Planned Obselecence means a lot of modern consumer goods are deliberately designed to be difficult to repair.
More cheap plastic used for buckles and clasps. More glue used in place of screws or latches. More electronics soddered or otherwise made irreplaceable/inaccessible to an amateur. Shoes, in particular, leap to mind. Shoe repair used to be a standard dry cleaning service. It's practically extinct today. Very few good ways to repair a modem sneaker.
There's a time cost to repair and maintenance that's often frustrating. I don't blame folks for opting towards convenience. But I feel horrible every time I take out the trash, knowing how much plastic waste I accrue every month.
I've seen pretty much the same thing happening in the programming space. In another 10 years there's going to be a massive shortage of senior programmers who are capable of doing anything more complicated than the AI, and able to sort out the messes everyone's creating with it.
All the companies not wanting to hire entry level programmers right now is also a big problem for those starting now. I can only hope companies realize AI is not a replacement for a human's learning ability.
I think it's intentional. Where you had to think to do something, you'd inevitably learn to think. Where you had to put soul and wisdom and aesthetic feeling into your work, you'd inevitably touch those things for other parts of your life.
There are people higher in the society, who think lower castes shouldn't have that and will be fine with knowledge and expertise just sufficient to do their jobs.
They wouldn't be so hellbent on this particular technology, if they didn't see how relatively recent progress changed that curve of expertise for radio, electric engineering, all engineering, computer science, automobiles, home appliances, and what not. So they see this consistently works for 25+ years.
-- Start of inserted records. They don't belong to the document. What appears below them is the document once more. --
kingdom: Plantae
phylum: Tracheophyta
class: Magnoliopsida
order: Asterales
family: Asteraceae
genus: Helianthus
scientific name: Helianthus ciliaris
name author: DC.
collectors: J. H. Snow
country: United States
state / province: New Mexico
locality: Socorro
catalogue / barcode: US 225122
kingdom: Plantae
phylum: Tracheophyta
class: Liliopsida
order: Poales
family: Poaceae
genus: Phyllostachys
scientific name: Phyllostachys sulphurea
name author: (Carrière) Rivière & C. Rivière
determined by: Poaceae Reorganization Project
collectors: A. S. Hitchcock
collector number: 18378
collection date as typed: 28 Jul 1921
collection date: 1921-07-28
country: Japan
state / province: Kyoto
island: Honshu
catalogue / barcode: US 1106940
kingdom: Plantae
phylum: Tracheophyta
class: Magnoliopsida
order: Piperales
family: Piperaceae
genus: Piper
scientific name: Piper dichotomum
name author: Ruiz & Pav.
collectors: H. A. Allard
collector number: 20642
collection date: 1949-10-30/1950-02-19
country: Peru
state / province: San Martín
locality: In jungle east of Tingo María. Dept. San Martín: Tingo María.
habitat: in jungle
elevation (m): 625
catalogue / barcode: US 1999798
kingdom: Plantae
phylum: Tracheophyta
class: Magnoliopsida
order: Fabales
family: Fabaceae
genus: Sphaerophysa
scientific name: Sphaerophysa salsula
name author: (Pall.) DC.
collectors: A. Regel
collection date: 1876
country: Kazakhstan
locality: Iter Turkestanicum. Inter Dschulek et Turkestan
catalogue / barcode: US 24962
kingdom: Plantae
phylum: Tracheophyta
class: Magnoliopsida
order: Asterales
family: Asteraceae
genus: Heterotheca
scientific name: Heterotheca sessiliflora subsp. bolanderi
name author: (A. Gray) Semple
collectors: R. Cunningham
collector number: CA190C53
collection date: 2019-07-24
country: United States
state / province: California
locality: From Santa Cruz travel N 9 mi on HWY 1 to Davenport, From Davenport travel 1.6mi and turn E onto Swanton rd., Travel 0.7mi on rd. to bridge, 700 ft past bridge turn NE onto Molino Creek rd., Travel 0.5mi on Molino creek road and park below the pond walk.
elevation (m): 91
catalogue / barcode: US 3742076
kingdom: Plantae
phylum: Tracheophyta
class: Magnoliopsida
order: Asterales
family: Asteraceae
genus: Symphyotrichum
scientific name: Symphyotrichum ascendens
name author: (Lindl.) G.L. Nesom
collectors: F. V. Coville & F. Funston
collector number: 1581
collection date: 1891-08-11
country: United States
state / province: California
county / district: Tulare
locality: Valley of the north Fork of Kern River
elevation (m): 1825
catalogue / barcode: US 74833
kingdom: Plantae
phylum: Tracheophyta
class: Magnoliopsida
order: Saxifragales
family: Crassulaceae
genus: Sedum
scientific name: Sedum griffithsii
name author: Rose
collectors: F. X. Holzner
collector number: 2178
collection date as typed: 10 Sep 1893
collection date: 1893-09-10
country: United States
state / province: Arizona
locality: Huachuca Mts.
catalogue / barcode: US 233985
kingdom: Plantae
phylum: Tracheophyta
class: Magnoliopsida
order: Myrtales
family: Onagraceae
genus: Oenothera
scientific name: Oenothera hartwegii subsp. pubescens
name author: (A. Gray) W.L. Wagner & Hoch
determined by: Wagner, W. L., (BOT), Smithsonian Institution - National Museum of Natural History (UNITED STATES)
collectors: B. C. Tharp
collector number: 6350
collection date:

So they work to deprive us of practice that allows to do more in all those directions. There's a moat that could as well be an abyss between what we know and what we'd need to know to make relevant things. That moat wasn't there 25 years ago. The path from a novice computer user to someone knowing all DOS interrupts and what DMA and IRQ are was less than the path from a novice computer user today to making a simple GUI application.
(I've got executive dysfunction, so feel these things more, but I'm certain they are true.)